An unmet need from the patients' perspective
Early diagnosis is key to improving survival rates in bladder cancer. GPs are not always aware of the symptoms of bladder cancer, such as blood in the urine and recurrent urinary tract infections. Once a person is correctly diagnosed and starts to discuss treatment, it is essential that their multi-disciplinary treatment team ensures that they understand all the benefits and risks involved. By bringing patient groups, health professionals, and policy-makers together, we can all work towards earlier diagnosis, increased awareness, and better communication, in order to improve the care of Europeans diagnosed with bladder cancer.
Session 1: An unmet clinical and research need
Mr. Rajesh Nair (Raj) is a Consultant Urological Surgeon with a special interest in open, laparoscopic and robotic surgery with a particular focus in uro-oncology and reconstruction (bladder, kidney & prostate cancer).
Raj completed his higher specialist training on the South Thames London Deanery rotation where he was awarded the FRCS (Urol.) and FEBU. He has completed advanced fellowship training in robotics, uro-oncology and reconstruction at St. George’s Hospital, Guy’s Hospital, London & the Royal Melbourne Hospital & Peter MacCallum Cancer Centre in Melbourne, Australia.
Raj has expertise in the investigation & treatment of non-muscle & muscle invasive bladder cancer, open & minimally invasive kidney & prostate cancer surgery.
He is lead for the Upper Tract Urothelial Cancer Programme & is currently involved in the bladder preservation, robotic cystectomy & partial nephrectomy programme at Guy’s Hospital. His current research interests are in the field of upper tract urothelial carcinoma, imaging techniques in bladder cancer diagnostics & improving outcomes following radical cystectomy.

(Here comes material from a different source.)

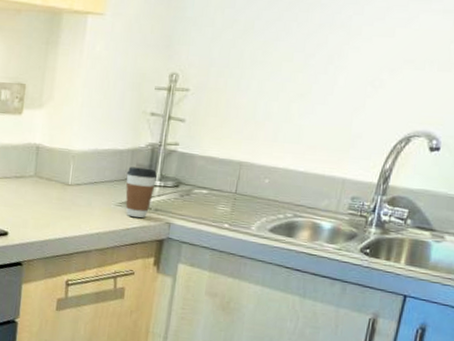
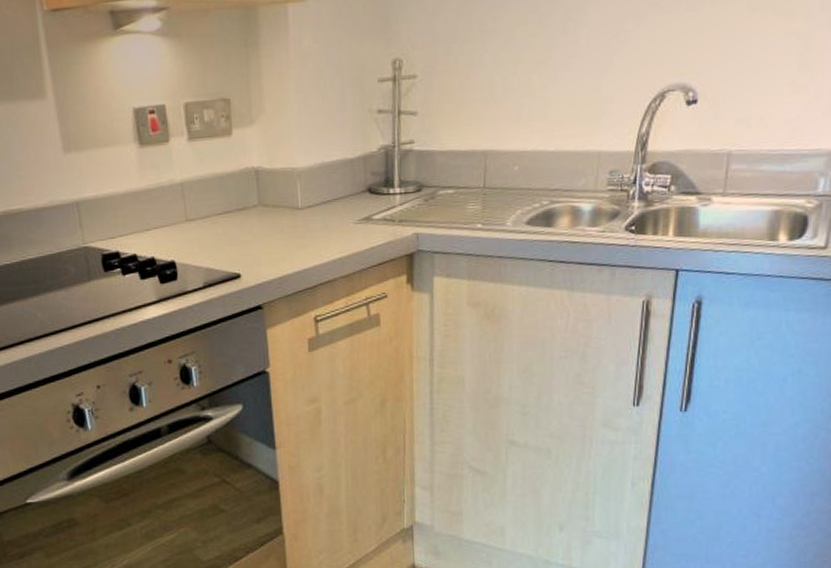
coffee cup: present [125,167,158,219] -> none [361,175,396,234]

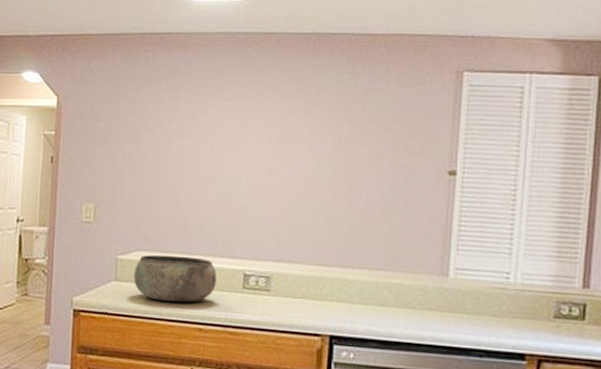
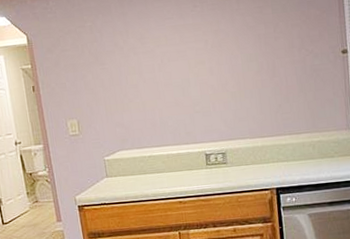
bowl: present [133,254,217,303] -> none [120,148,186,187]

Session 3: Poster presentations
we invite participants from their respective units to submit and present their research. Three high impact abstracts will be selected for an oral presentation and the three best poster presentations will be awarded with an EACR poster prize.

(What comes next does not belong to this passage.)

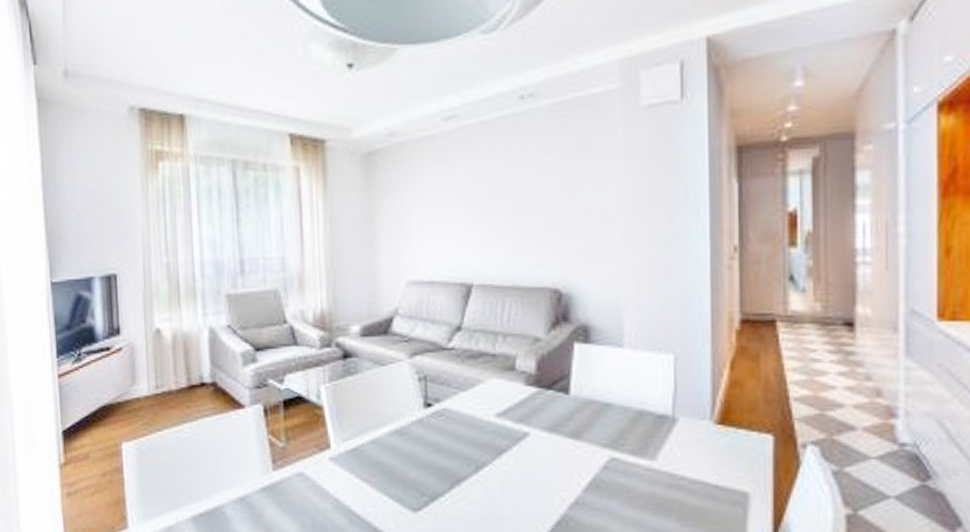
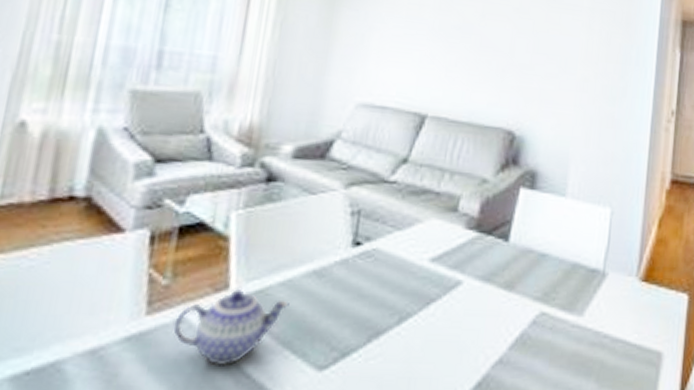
teapot: none [294,447,380,509] -> present [173,288,290,367]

Abstracts need to be submitted as a word document via email to firstname.lastname@example.org by 15 February 2019. Abstracts should be structured (background, methods, results, conclusion) and be no longer than 300 words. All authors should be listed, including their affiliation.
Session 4: EACR-sponsored Plenary speaker
Genomic and Functional Approaches to Identify DNA Repair Biomarkers in MIBC
IDNA repair pathway alterations are common in tumors and can drive genomic instability, tumor evolution, and therapy response. In bladder cancer, somatic alterations in DNA repair genes are associated with improved response to cisplatin-based chemotherapy as well as immune checkpoint blockade. However, the mechanisms through which alterations in specific DNA repair pathways contribute to the tumor mutational landscape, modulate intracellular signaling, and drive treatment response across disease contexts remains poorly understood. We are using a combination of genomic and functional approaches to study the role of DNA repair deficiency as a biomarker and therapeutic target in muscle-invasive bladder cancer.